3L’ouvrage comporte une Introduction suivie de onze chapitres d’une vingtaine de pages chacun et d’une conclusion synthétique. Les chapitres ont des intitulés toujours construits de la même façon. Par exemple : Chapitre 1 « Une invasion euh une immigration » Les mots de l’inconscient ; Chapitre 5 « Casse-toi, pauv’con ! » Injurier ; chapitre 7 « Vive le Québec libre ! » Des mots influents. Un énoncé est à chaque fois mis en vedette suivi immédiatement d’une qualification qui annonce l’analyse qui va suivre. Ces titres intriguent, ils mêlent du langage courant sinon trivial à des termes savants, précis qui laissent entrevoir le type d’instruments présents sur la table de travail de la linguiste. Le chapitre 6 est particulièrement intéressant. Voici son titre : « Toi, ta mère… » Les joutes verbales. Cette cohabitation revendiquée d’une expression savante et d’une bribe de langue courante donne le ton de l’ouvrage : l’analyste prend volontiers dans son filet des paroles scandaleuses, des mots qui font mal ou au contraire qui galvanisent. Chaque chapitre illustre à sa façon un usage excessif de la langue.

4Plusieurs qualités doivent être soulignées : J. Boutet ne s’est pas embarrassée de références bibliographiques, de considérations épistémologiques, de présentations de corpus théoriques. On comprend très vite qu’elle cherche avant tout à éveiller chez ses lecteurs une réflexion sur ce que les mots leur font et sur ce qu’ils font avec les mots. Pour autant les analyses proposées sont denses, brassent des concepts fondamentaux comme ceux de performativité, de nomination, d’actes de langage, de rhétorique entre autres. Par ailleurs les énoncés qui servent de points de départ sont toujours contextualisés puis situés dans des familles de phénomènes langagiers comparables. Ainsi le chapitre sur les joutes verbales commence par une description de joute poétique en Sardaigne une nuit d’été, puis introduit des exemples d’échanges d’injures tirés d’un texte de Ruteboeuf, s’attarde sur les célèbres analyses de W. Labov et cite enfin des joutes de vannes recueillies par D. Lepoutre en 1997. Ce brassage de faits est en lui-même une des grandes richesses du livre car ces rapprochements provoquent la réflexion, invitent à sortir des stéréotypes habituels. C’est aussi le cas du chapitre 9 qui part du « Vive le Québec libre ! » du général de Gaulle passe par « I have a dream » de Martin Luther King puis continue par une traversée d’énoncés publicitaires, de campagnes pour la fondation de l’abbé Pierre. J. Boutet trace ainsi des parcours personnels, associe des phénomènes selon des critères qui peuvent nous convaincre mais aussi nous surprendre et pourquoi pas nous laisser perplexes.
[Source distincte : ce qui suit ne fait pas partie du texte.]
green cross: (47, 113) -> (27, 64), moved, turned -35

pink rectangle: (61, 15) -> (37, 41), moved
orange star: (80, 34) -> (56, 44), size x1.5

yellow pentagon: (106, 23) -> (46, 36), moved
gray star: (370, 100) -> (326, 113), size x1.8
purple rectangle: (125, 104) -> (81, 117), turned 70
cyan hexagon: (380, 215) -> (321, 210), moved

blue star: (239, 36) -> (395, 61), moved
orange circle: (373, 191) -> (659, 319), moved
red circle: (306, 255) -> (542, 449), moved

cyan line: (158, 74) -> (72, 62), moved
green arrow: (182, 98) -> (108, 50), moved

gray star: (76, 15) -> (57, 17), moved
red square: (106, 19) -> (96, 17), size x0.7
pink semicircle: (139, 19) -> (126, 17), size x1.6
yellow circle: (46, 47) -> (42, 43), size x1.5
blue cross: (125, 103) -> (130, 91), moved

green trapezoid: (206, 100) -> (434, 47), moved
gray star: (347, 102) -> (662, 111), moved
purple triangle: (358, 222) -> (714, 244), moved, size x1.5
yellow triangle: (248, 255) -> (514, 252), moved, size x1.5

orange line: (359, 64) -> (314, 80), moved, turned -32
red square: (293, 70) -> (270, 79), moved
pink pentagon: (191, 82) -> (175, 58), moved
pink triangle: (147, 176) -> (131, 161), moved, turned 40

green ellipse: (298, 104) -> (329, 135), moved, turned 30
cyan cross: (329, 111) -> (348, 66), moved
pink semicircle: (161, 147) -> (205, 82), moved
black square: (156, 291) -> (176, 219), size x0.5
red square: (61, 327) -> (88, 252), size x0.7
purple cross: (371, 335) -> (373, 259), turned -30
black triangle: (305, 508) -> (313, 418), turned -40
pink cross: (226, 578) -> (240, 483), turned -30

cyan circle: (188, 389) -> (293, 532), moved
5Avant de conclure, exprimons un regret qui concerne la question de la « magie des mots » et les références aux travaux des anthropologues. C. Levi-Strauss a ouvert un débat important sur l’efficacité symbolique en 1949 qui n’a cessé depuis d’animer les réflexions des ethnologues sur l’efficacité des pratiques langagières. Sans lui donner trop de place, il eut été utile de le signaler.

6nfin, nous partageons avec J. Boutet, l’admiration vis-à-vis du tract et autocollant « Rêve Générale » dont l’analyse vient à la fin de l’ouvrage. L’auteur s’interroge sur son origine. Il s’agit d’une création du graphiste militant Gérard Paris-Clavel dont l’agence « Ne pas plier » (Ivry sur Seine) est l’un des lieux de résistance et de création les plus actifs de notre pays et qui a aussi produit le très remarqué « Je lutte des classes ». Que ce « livre politique de linguiste » (p. 21) s’achève par une création politique de graphiste donne un éclairage rétrospectif à l’ensemble du projet : « le pouvoir des mots » est un livre qui incite aussi à s’en saisir.